#### Data for this exercise
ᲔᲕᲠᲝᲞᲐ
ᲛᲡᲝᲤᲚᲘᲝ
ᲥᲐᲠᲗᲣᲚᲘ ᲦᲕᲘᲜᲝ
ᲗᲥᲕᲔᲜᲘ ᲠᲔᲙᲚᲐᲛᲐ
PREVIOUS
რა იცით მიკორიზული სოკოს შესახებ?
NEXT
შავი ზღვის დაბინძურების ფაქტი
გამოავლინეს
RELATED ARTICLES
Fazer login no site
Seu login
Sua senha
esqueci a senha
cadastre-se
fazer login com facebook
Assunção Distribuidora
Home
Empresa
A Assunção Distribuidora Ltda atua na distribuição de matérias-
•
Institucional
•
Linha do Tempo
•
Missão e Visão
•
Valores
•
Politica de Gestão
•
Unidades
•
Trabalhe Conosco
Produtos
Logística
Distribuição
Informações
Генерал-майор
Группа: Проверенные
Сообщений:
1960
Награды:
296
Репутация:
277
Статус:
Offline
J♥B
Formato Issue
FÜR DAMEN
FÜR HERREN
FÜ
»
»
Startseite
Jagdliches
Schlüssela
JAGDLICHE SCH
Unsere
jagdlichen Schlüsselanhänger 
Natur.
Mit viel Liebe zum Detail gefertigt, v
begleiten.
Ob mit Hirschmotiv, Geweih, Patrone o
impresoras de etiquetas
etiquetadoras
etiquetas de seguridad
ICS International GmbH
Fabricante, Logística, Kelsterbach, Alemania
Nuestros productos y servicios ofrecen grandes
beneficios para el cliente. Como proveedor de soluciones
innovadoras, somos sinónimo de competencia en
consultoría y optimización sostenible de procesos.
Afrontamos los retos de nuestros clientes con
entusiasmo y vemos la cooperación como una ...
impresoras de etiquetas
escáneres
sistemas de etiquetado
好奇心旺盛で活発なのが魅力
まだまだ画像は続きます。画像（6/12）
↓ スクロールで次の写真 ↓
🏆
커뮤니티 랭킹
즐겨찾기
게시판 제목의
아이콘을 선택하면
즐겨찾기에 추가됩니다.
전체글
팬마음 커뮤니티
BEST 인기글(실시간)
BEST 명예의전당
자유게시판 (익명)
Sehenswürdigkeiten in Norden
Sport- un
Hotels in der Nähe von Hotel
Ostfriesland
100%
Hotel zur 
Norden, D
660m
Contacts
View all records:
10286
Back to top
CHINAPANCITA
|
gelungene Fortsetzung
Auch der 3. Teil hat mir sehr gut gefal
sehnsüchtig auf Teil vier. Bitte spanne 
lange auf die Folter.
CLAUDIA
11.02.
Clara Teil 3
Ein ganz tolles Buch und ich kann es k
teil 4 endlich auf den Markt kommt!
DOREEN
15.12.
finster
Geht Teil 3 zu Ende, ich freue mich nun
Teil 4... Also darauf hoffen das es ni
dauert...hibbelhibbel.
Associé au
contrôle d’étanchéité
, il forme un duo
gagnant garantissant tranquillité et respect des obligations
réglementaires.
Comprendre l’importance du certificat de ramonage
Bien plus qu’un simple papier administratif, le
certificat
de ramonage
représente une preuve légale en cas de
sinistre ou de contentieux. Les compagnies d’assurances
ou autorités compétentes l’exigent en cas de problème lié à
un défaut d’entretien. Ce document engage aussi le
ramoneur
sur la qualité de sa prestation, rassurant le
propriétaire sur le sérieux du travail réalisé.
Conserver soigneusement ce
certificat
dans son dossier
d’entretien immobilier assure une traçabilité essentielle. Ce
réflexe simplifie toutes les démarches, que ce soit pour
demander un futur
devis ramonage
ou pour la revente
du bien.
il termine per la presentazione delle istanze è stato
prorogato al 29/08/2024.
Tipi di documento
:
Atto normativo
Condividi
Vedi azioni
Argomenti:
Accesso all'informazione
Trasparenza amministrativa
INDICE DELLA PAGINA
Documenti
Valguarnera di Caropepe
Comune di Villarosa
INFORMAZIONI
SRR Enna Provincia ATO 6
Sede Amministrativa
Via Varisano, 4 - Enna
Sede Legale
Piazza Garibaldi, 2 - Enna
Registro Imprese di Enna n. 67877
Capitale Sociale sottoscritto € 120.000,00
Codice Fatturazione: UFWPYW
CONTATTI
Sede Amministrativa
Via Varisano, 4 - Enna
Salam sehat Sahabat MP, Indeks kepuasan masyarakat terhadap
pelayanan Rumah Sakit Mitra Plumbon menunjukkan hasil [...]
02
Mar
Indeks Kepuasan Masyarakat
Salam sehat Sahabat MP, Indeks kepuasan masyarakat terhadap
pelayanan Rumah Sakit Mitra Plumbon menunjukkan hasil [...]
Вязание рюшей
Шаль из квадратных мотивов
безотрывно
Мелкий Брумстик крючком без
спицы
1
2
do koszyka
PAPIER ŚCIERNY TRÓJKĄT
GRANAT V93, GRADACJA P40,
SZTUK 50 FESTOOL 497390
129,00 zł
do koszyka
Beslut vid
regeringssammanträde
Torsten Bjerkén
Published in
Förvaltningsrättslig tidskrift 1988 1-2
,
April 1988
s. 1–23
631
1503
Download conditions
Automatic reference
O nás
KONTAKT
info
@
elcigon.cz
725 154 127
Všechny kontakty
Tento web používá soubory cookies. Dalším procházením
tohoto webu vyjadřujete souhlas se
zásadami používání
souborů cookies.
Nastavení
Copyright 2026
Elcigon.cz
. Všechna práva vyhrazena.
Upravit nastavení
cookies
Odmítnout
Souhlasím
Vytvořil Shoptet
########
• Task to complete
Please reproduce all of the data above line for line, without changing a single character.

• Solution
ᲔᲕᲠᲝᲞᲐ
ᲛᲡᲝᲤᲚᲘᲝ
ᲥᲐᲠᲗᲣᲚᲘ ᲦᲕᲘᲜᲝ
ᲗᲥᲕᲔᲜᲘ ᲠᲔᲙᲚᲐᲛᲐ
PREVIOUS
რა იცით მიკორიზული სოკოს შესახებ?
NEXT
შავი ზღვის დაბინძურების ფაქტი
გამოავლინეს
RELATED ARTICLES
Fazer login no site
Seu login
Sua senha
esqueci a senha
cadastre-se
fazer login com facebook
Assunção Distribuidora
Home
Empresa
A Assunção Distribuidora Ltda atua na distribuição de matérias-
•
Institucional
•
Linha do Tempo
•
Missão e Visão
•
Valores
•
Politica de Gestão
•
Unidades
•
Trabalhe Conosco
Produtos
Logística
Distribuição
Informações
Генерал-майор
Группа: Проверенные
Сообщений:
1960
Награды:
296
Репутация:
277
Статус:
Offline
J♥B
Formato Issue
FÜR DAMEN
FÜR HERREN
FÜ
»
»
Startseite
Jagdliches
Schlüssela
JAGDLICHE SCH
Unsere
jagdlichen Schlüsselanhänger 
Natur.
Mit viel Liebe zum Detail gefertigt, v
begleiten.
Ob mit Hirschmotiv, Geweih, Patrone o
impresoras de etiquetas
etiquetadoras
etiquetas de seguridad
ICS International GmbH
Fabricante, Logística, Kelsterbach, Alemania
Nuestros productos y servicios ofrecen grandes
beneficios para el cliente. Como proveedor de soluciones
innovadoras, somos sinónimo de competencia en
consultoría y optimización sostenible de procesos.
Afrontamos los retos de nuestros clientes con
entusiasmo y vemos la cooperación como una ...
impresoras de etiquetas
escáneres
sistemas de etiquetado
好奇心旺盛で活発なのが魅力
まだまだ画像は続きます。画像（6/12）
↓ スクロールで次の写真 ↓
🏆
커뮤니티 랭킹
즐겨찾기
게시판 제목의
아이콘을 선택하면
즐겨찾기에 추가됩니다.
전체글
팬마음 커뮤니티
BEST 인기글(실시간)
BEST 명예의전당
자유게시판 (익명)
Sehenswürdigkeiten in Norden
Sport- un
Hotels in der Nähe von Hotel
Ostfriesland
100%
Hotel zur 
Norden, D
660m
Contacts
View all records:
10286
Back to top
CHINAPANCITA
|
gelungene Fortsetzung
Auch der 3. Teil hat mir sehr gut gefal
sehnsüchtig auf Teil vier. Bitte spanne 
lange auf die Folter.
CLAUDIA
11.02.
Clara Teil 3
Ein ganz tolles Buch und ich kann es k
teil 4 endlich auf den Markt kommt!
DOREEN
15.12.
finster
Geht Teil 3 zu Ende, ich freue mich nun
Teil 4... Also darauf hoffen das es ni
dauert...hibbelhibbel.
Associé au
contrôle d’étanchéité
, il forme un duo
gagnant garantissant tranquillité et respect des obligations
réglementaires.
Comprendre l’importance du certificat de ramonage
Bien plus qu’un simple papier administratif, le
certificat
de ramonage
représente une preuve légale en cas de
sinistre ou de contentieux. Les compagnies d’assurances
ou autorités compétentes l’exigent en cas de problème lié à
un défaut d’entretien. Ce document engage aussi le
ramoneur
sur la qualité de sa prestation, rassurant le
propriétaire sur le sérieux du travail réalisé.
Conserver soigneusement ce
certificat
dans son dossier
d’entretien immobilier assure une traçabilité essentielle. Ce
réflexe simplifie toutes les démarches, que ce soit pour
demander un futur
devis ramonage
ou pour la revente
du bien.
il termine per la presentazione delle istanze è stato
prorogato al 29/08/2024.
Tipi di documento
:
Atto normativo
Condividi
Vedi azioni
Argomenti:
Accesso all'informazione
Trasparenza amministrativa
INDICE DELLA PAGINA
Documenti
Valguarnera di Caropepe
Comune di Villarosa
INFORMAZIONI
SRR Enna Provincia ATO 6
Sede Amministrativa
Via Varisano, 4 - Enna
Sede Legale
Piazza Garibaldi, 2 - Enna
Registro Imprese di Enna n. 67877
Capitale Sociale sottoscritto € 120.000,00
Codice Fatturazione: UFWPYW
CONTATTI
Sede Amministrativa
Via Varisano, 4 - Enna
Salam sehat Sahabat MP, Indeks kepuasan masyarakat terhadap
pelayanan Rumah Sakit Mitra Plumbon menunjukkan hasil [...]
02
Mar
Indeks Kepuasan Masyarakat
Salam sehat Sahabat MP, Indeks kepuasan masyarakat terhadap
pelayanan Rumah Sakit Mitra Plumbon menunjukkan hasil [...]
Вязание рюшей
Шаль из квадратных мотивов
безотрывно
Мелкий Брумстик крючком без
спицы
1
2
do koszyka
PAPIER ŚCIERNY TRÓJKĄT
GRANAT V93, GRADACJA P40,
SZTUK 50 FESTOOL 497390
129,00 zł
do koszyka
Beslut vid
regeringssammanträde
Torsten Bjerkén
Published in
Förvaltningsrättslig tidskrift 1988 1-2
,
April 1988
s. 1–23
631
1503
Download conditions
Automatic reference
O nás
KONTAKT
info
@
elcigon.cz
725 154 127
Všechny kontakty
Tento web používá soubory cookies. Dalším procházením
tohoto webu vyjadřujete souhlas se
zásadami používání
souborů cookies.
Nastavení
Copyright 2026
Elcigon.cz
. Všechna práva vyhrazena.
Upravit nastavení
cookies
Odmítnout
Souhlasím
Vytvořil Shoptet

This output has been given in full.